On our general work on policy questions I think it would be best to list the people who have been pretty regularly my sources of information (a) Under Secretaries of State C.R.O. (Machtig and Carter), Deputy Asst. Under Secretaries of State, C.R.O. (Stephenson, Dixon, Syers), Assistant Under Secretaries of State Foreign Office (various).
(b) Heads of Departments and 'desk men' C.R.O., F.O., and Colonial Office.
(c) Principal Private Secretaries to Ministers, F.O., and C.R.O.
(d) Assistant Secretaries Cabinet Office.
(e) A few members of Parliament.
(f) Chatham House, University teachers, Diplomatic correspondents, (e.g. Times, Herald, B.B.C., Economist).
(b) are of course my most regular contacts but (c) are useful, in the Foreign Office particularly for information, and the C.R.O.
particularly for facilitating actions. I have frequently gone to (a) and never hesitate to do so.

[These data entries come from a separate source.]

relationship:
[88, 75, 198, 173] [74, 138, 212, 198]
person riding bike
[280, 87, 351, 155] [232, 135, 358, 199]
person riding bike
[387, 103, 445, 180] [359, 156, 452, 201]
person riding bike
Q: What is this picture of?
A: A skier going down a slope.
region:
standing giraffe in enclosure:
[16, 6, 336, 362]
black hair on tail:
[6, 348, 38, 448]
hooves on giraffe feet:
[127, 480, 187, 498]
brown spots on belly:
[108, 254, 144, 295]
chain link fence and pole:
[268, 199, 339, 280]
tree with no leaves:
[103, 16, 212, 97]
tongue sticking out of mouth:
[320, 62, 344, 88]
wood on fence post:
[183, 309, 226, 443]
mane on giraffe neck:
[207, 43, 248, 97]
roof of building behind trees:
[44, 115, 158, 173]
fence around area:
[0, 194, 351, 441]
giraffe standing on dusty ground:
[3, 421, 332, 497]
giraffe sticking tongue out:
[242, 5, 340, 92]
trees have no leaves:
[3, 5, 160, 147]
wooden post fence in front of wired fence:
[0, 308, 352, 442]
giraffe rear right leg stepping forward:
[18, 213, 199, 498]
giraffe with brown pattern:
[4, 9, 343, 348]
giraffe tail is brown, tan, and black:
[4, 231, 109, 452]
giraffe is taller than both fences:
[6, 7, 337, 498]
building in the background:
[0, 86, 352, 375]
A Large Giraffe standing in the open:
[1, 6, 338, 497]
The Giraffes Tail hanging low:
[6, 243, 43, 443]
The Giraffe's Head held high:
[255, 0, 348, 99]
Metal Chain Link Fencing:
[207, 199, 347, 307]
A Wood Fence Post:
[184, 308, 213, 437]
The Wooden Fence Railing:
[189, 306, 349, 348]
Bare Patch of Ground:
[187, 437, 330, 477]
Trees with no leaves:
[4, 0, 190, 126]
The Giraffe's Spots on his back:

The distinction between our relations with the C.R.O. and F.O. is important and significant. Generally when we are taking an active part (e.g. Antarctic, C.F.M., Trusteeship, Italian Colonies), though taking care to know the F.O. men and keeping in touch with them informally, I take my main action through the C.R.O. But if I want straight information then the F.O. is much more useful. In a contentious or doubtful matter I never believe in reporting anything as fact unless I have it confirmed by two sources.